[Supplied material]:
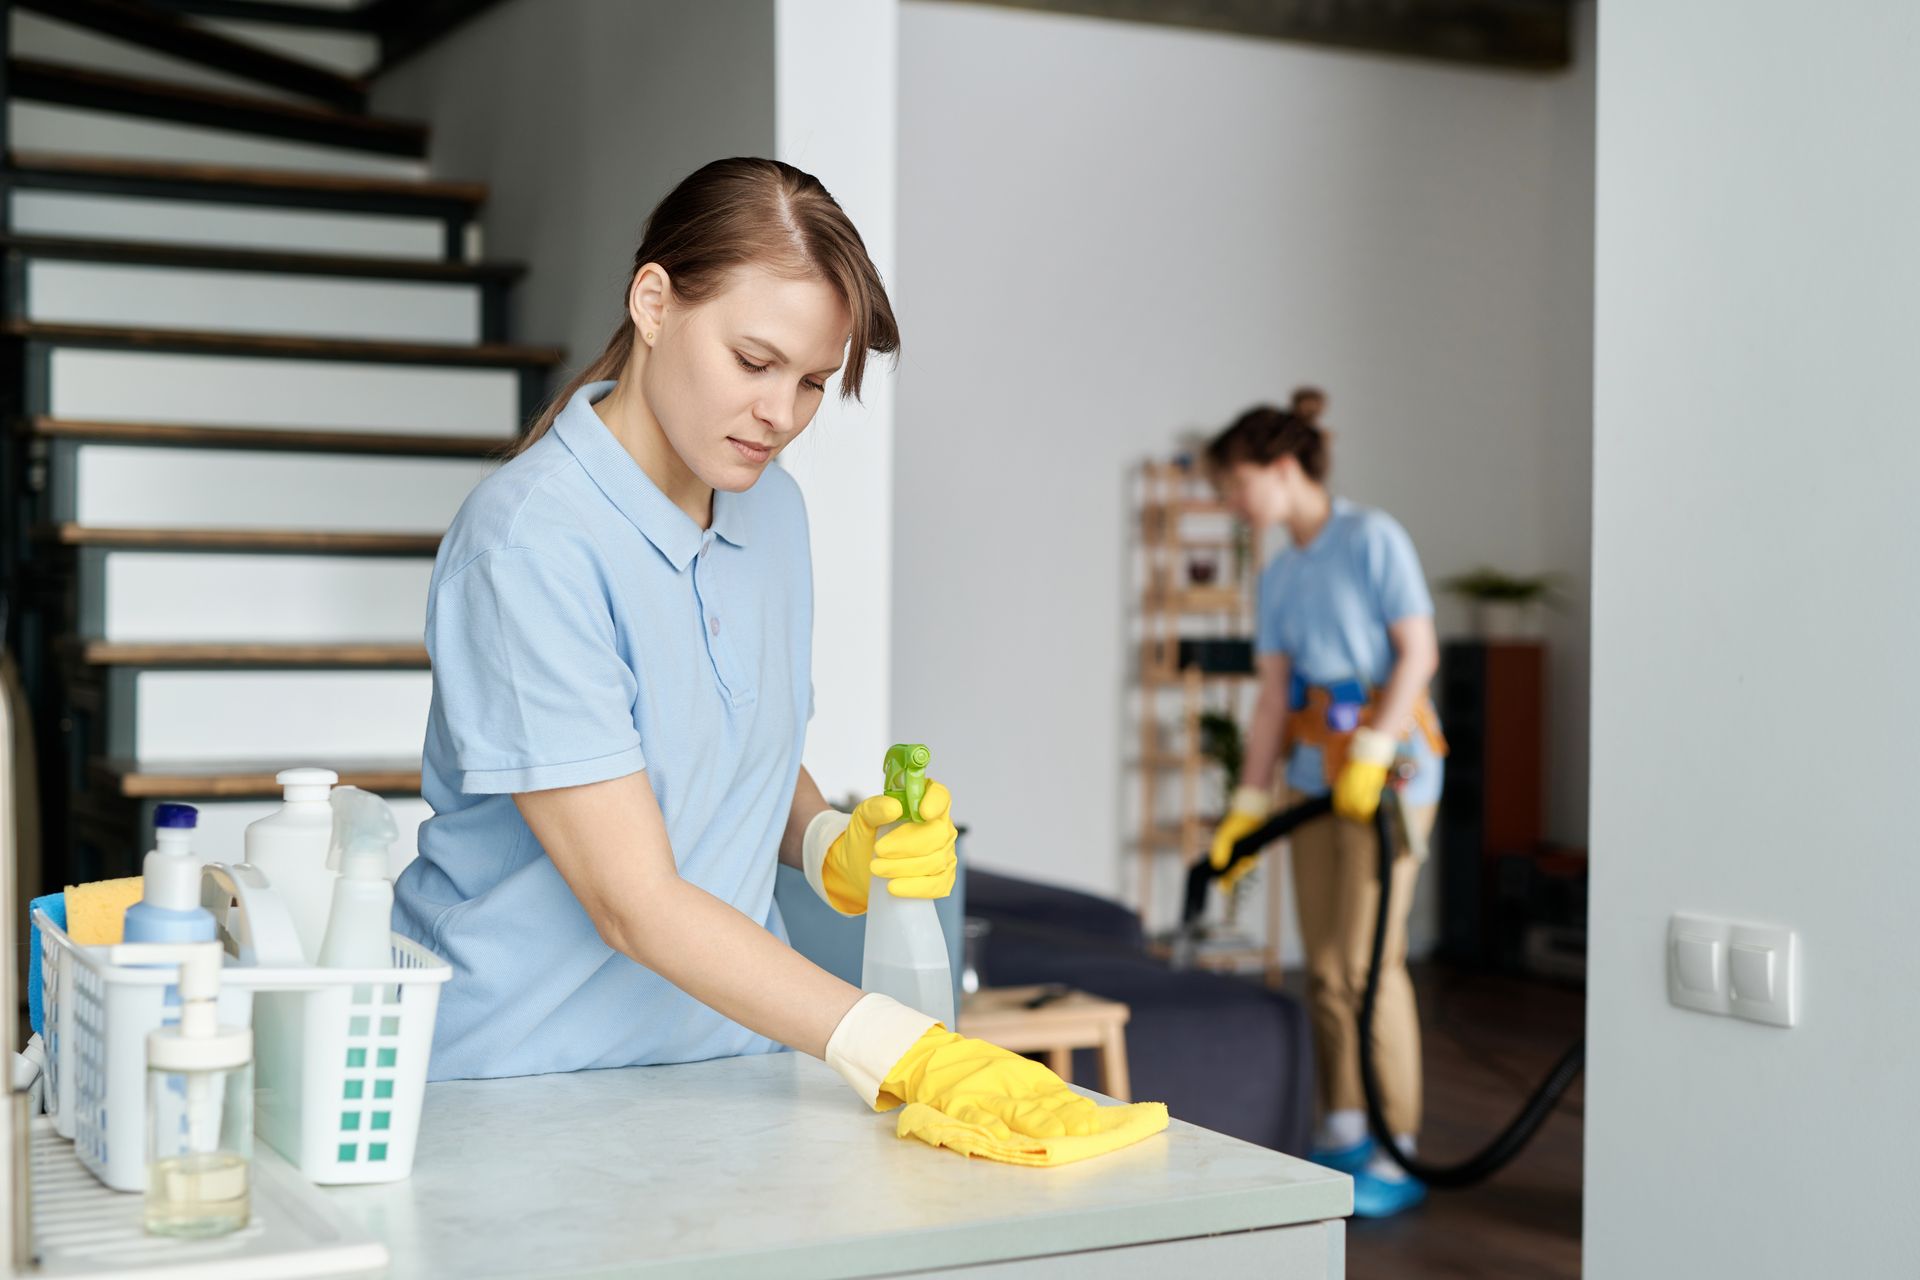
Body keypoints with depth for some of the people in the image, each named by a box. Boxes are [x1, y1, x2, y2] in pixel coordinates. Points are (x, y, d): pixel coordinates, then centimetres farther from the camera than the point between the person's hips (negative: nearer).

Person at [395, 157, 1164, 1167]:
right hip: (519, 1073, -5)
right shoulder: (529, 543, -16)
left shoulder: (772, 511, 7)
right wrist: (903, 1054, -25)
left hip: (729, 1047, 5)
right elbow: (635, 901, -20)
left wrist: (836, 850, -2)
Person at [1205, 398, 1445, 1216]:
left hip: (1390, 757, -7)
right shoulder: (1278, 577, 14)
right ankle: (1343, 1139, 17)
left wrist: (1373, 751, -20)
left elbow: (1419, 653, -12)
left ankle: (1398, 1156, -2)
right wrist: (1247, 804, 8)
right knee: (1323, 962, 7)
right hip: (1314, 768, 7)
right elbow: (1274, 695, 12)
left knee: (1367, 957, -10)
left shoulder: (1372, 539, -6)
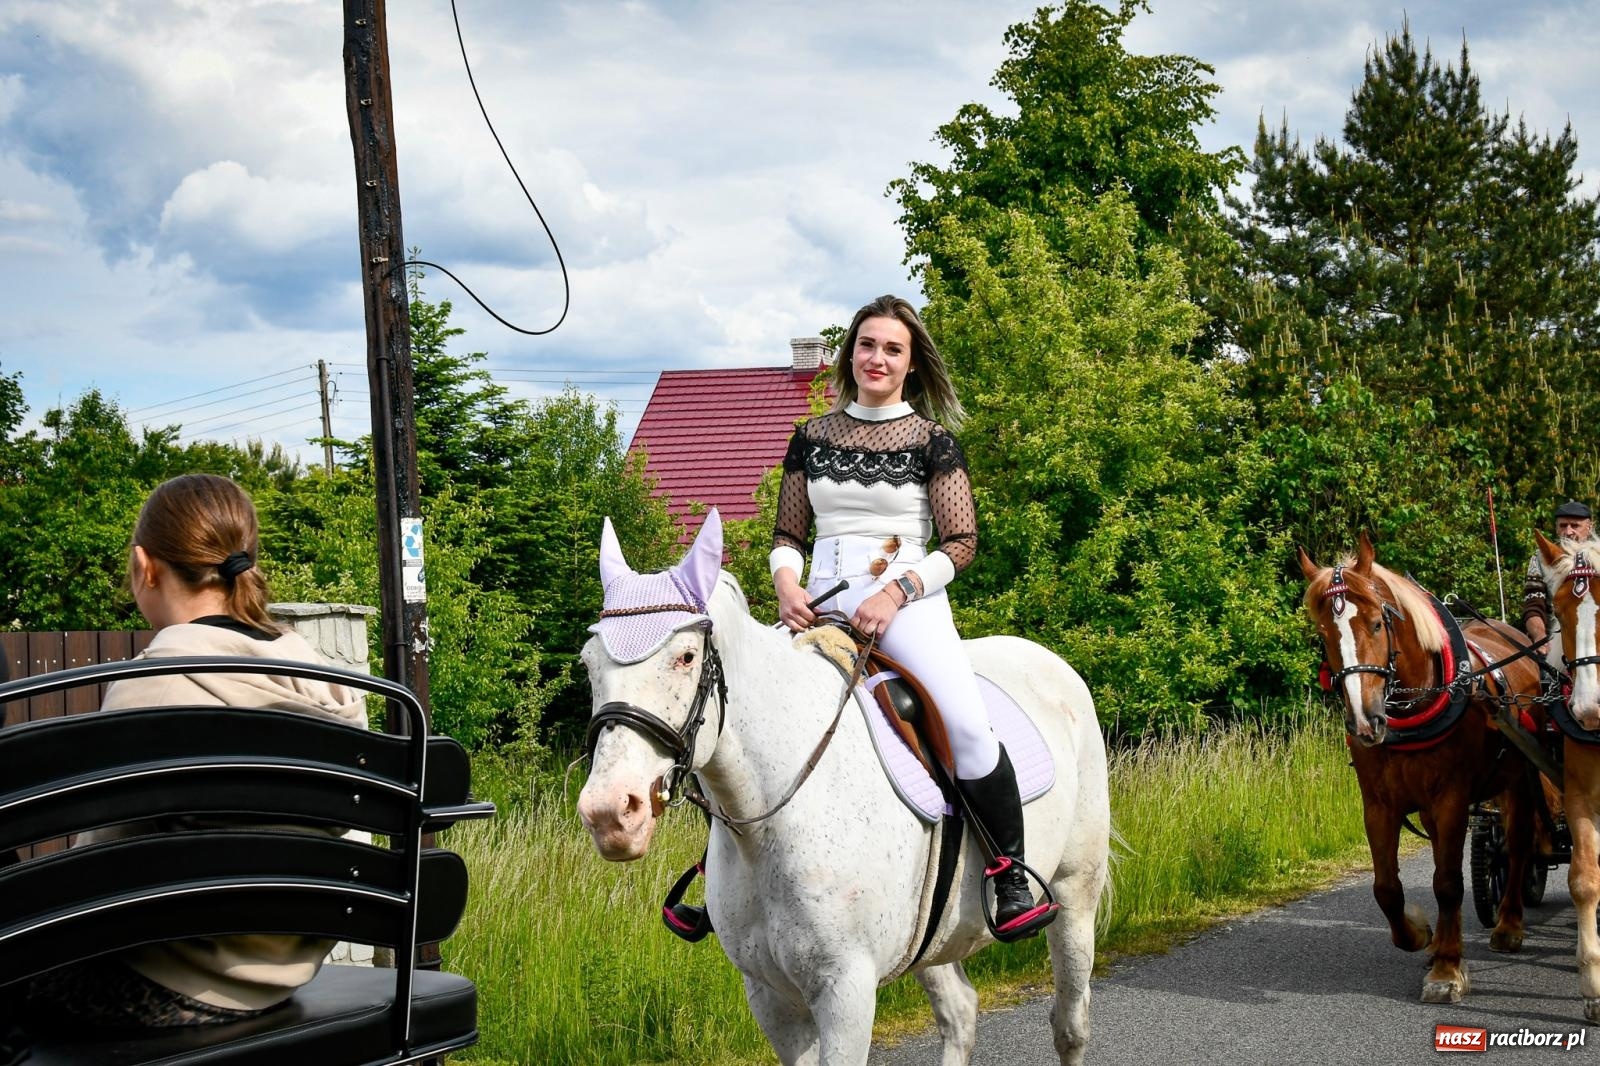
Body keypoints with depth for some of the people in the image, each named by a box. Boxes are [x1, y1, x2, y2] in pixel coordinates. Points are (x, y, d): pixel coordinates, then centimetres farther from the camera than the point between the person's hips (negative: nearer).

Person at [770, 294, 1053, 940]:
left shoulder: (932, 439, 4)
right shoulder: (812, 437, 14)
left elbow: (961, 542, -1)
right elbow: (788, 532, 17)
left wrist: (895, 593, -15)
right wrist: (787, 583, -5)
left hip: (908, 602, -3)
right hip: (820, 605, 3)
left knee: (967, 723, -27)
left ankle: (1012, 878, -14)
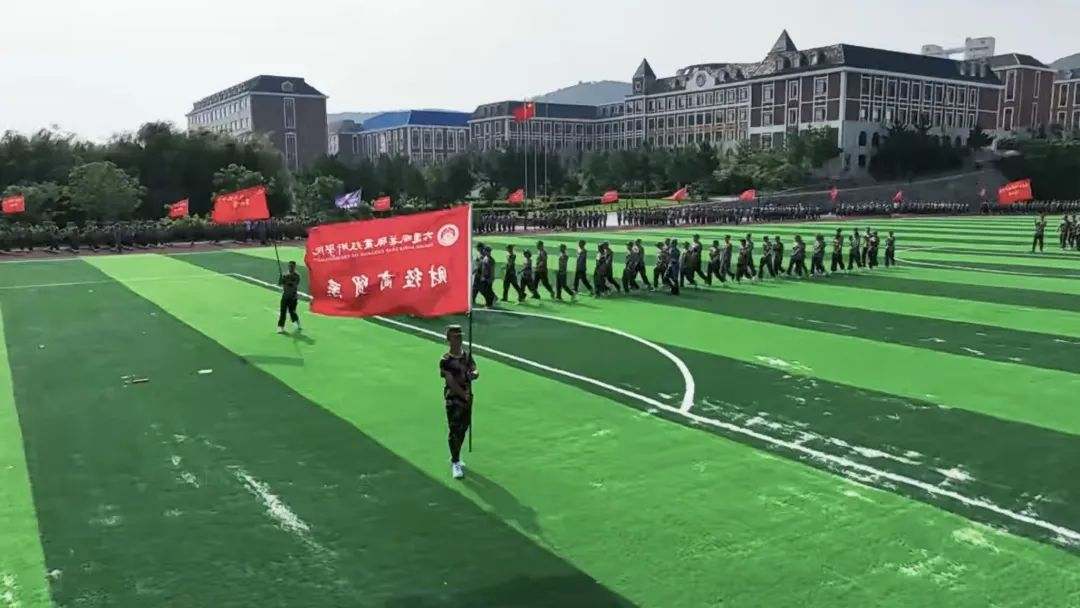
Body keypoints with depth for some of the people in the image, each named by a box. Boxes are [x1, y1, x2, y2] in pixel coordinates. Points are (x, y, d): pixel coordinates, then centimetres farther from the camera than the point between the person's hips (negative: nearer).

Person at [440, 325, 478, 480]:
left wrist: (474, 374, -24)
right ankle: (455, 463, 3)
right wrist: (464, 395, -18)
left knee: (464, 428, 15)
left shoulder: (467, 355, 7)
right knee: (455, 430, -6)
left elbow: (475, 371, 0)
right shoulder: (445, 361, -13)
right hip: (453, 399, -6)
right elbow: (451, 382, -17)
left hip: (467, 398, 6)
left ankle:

[Instructions to follow]: Render every line of the entries above as a single numbered list, omitting blank lines and leaving out the pictures.

[Answer below]:
1. Body keypoints with depth for some of the people in the image, each named by a box. Boxes are [x1, y1, x2, y2] in pixel coordinates. Points are (x, y, d): pixel coordinates, then centimetres farther from the camera than the point between the person's hips (negative: nearer).
2. Person at [395, 157, 1164, 1167]:
3. right hip: (519, 1073, -5)
4. right shoulder: (529, 543, -16)
5. left shoulder: (772, 511, 7)
6. right wrist: (903, 1054, -25)
7. left hip: (729, 1047, 5)
8. right elbow: (635, 901, -20)
9. left wrist: (836, 850, -2)
10. Person at [1205, 398, 1445, 1216]:
11. left hip: (1390, 757, -7)
12. right shoulder: (1278, 577, 14)
13. right ankle: (1343, 1139, 17)
14. left wrist: (1373, 751, -20)
15. left elbow: (1419, 653, -12)
16. left ankle: (1398, 1156, -2)
17. right wrist: (1247, 804, 8)
18. right knee: (1323, 962, 7)
19. right hip: (1314, 768, 7)
20. right elbow: (1274, 695, 12)
21. left knee: (1367, 957, -10)
22. left shoulder: (1372, 539, -6)
23. Body keypoints with depth for some of the people in the image, each named by a box. Boxes are [x1, y1, x2, y2] in pixel coordinates. Points are (x, y, d): pixel coordinates, then centimetres farther from the camera than the point between the person's hips (negative: nearer).
24. Person at [770, 294, 1053, 940]:
25. left shoulder: (932, 439, 4)
26. right shoulder: (812, 437, 14)
27. left elbow: (961, 542, -1)
28. right elbow: (788, 532, 17)
29. left wrist: (895, 593, -15)
30. right wrist: (787, 583, -5)
31. left hip: (908, 602, -3)
32. right hip: (820, 605, 3)
33. left knee: (967, 723, -27)
34. left ankle: (1012, 878, -14)
35. Body keypoints with depth for some of the people in the image, each named by a box. Boxes are [x1, y1, x2, y2] in pixel coordinates. Points are (x, y, d): pixel coordinates, then centimetres farther from the camera than the point between the person's hips (negative: nearer).
36. Person at [440, 325, 478, 480]:
37. left wrist: (474, 374, -24)
38. right ankle: (455, 463, 3)
39. right wrist: (464, 395, -18)
40. left knee: (464, 428, 15)
41. left shoulder: (467, 355, 7)
42. right knee: (455, 430, -6)
43. left elbow: (475, 371, 0)
44. right shoulder: (445, 361, -13)
45. right hip: (453, 399, -6)
46. right elbow: (451, 382, -17)
47. left hip: (467, 398, 6)
48. left ankle:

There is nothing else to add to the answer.